Jenna and Jacqui had been alone in the car for nearly three hours. Jenna had been quiet, apparently, but then so had Jacqui, who would’ve been more than a little bit tired and hungover, if Nathan remembered rightly.
“Mum would have helped her.”
“Anyone would have helped her, mate. We’re not monsters.”
“I didn’t mean—”
“No, I know. Of course your mum would have helped her. If she’d said something.”
It hadn’t only been that, Nathan knew. After whatever had happened in the dunes, Cameron had offered to
drive Jenna back to town, and she’d accepted. She possibly didn’t have many other options at that time of night, Nathan realized, but as Cam had pulled up outside the pub, the landlord had seen two people leaning toward each other in the front seats, their kiss illuminated by the dull yellow of the interior light. Jenna had then climbed out of the car and walked away in the dark to the staff accommodation block.
“Looked completely normal, mate,” the landlord had told people later. “No worries at all there.”
“And she didn’t tell anyone that morning while she was still in town?” Xander sounded uncertain.
“No.”
More than anything else—more than Cameron’s good nature, more than what anyone had or hadn’t seen at the party—it was the delay that swayed public opinion. The morning after the party, Jenna had sat in the bakery, drinking a coffee while waiting for Jacqui. The police station was fully visible through the bakery windows, and the medical center was at the end of the road. She had visited neither.

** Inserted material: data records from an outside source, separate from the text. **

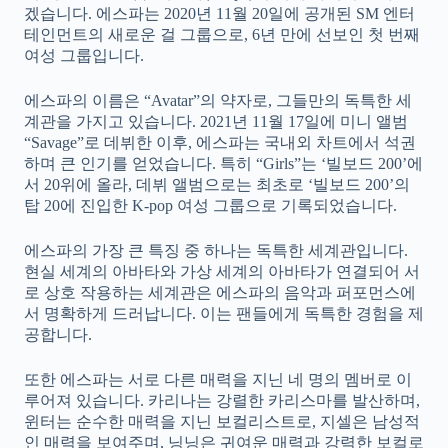
겠습니다. 에스파는 2020년 11월 20일에 공개된 SM 엔터
테인먼트의 새로운 걸 그룹으로, 6년 만에 선보인 첫 번째
여성 그룹입니다.
에스파의 이름은 “Avatar”의 약자로, 그들만의 독특한 세
계관을 가지고 있습니다. 2021년 11월 17일에 미니 앨범
“Savage”로 데뷔한 이후, 에스파는 국내외 차트에서 석권
하며 큰 인기를 얻었습니다. 특히 “Girls”는 ‘빌보드 200’에
서 20위에 올라, 데뷔 앨범으로는 최초로 ‘빌보드 200’의
탑 20에 진입한 K-pop 여성 그룹으로 기록되었습니다.
에스파의 가장 큰 특징 중 하나는 독특한 세계관입니다.
현실 세계의 아바타와 가상 세계의 아바타가 연결되어 서
로 상호 작용하는 세계관은 에스파의 음악과 퍼포먼스에
서 명확하게 드러납니다. 이는 팬들에게 독특한 경험을 제
공합니다.
또한 에스파는 서로 다른 매력을 지닌 네 명의 멤버로 이
루어져 있습니다. 카리나는 강렬한 카리스마를 발산하며,
윈터는 순수한 매력을 지닌 보컬리스트로, 지셀은 남성적
인 매력을 보여주며, 닝닝은 귀여운 매력과 강력한 보컬로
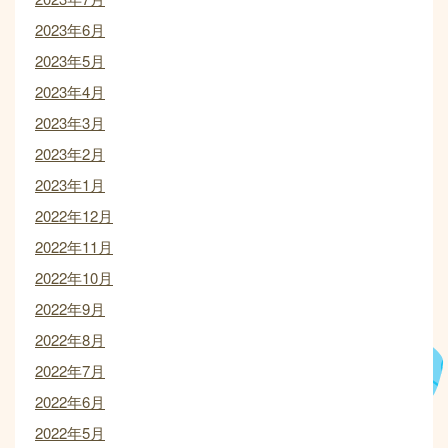
2023年6月
2023年5月
2023年4月
2023年3月
2023年2月
2023年1月
2022年12月
2022年11月
2022年10月
2022年9月
2022年8月
2022年7月
2022年6月
2022年5月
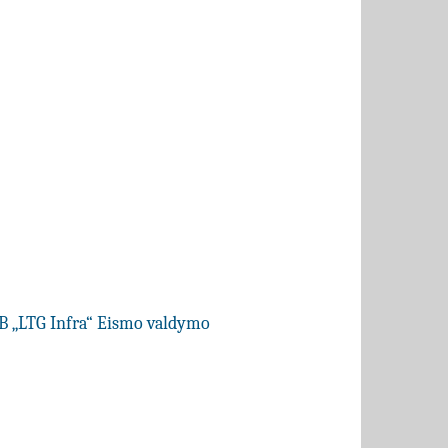
AB „LTG Infra“ Eismo valdymo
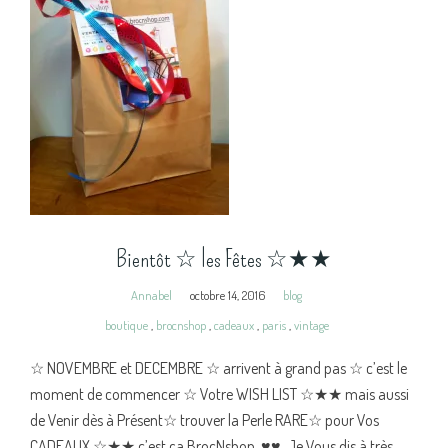
Bientôt ☆ les Fêtes ☆★★
Annabel
octobre 14, 2016
blog
boutique
,
brocnshop
,
cadeaux
,
paris
,
vintage
☆ NOVEMBRE et DECEMBRE ☆ arrivent à grand pas ☆ c’est le
moment de commencer ☆ Votre WISH LIST ☆★★ mais aussi
de Venir dès à Présent☆ trouver la Perle RARE☆ pour Vos
CADEAUX ☆★★ c’est ça BrocNshop ♥♥ Je Vous dis à très ...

“As far as I know, she didn’t say a word about it until her boyfriend heard the stories from the party.” Nathan dusted his hands on his shirt and nodded at the car. “Go and check the radio. See if this is working.”
“It’s so weird that Jenna would suddenly contact Uncle Cam now, though,” Xander said.
“Yeah. Try the radio.”
“Because if it’s a coincidence, the timing—”
“I know. The timing’s shit. Radio.”
“So—” Xander didn’t move. “Do you think it’s possible that something bad actually did happen at that party?”
“If I did, I would have said so at the time.” Nathan walked past him, pulled open the car door, and tried the radio himself.
“But even if you didn’t think so at the time, now—” He heard Xander follow him.
“But nothing, mate.” A bleep on the airwaves. The mast was working. “This is fixed. We can go.”
“What if—”
“Look—” Nathan’s voice was louder than he’d intended, and he took a breath, made himself lower it. “This is your Uncle Cam we’re talking about. He’s family. You know him.” Knew him.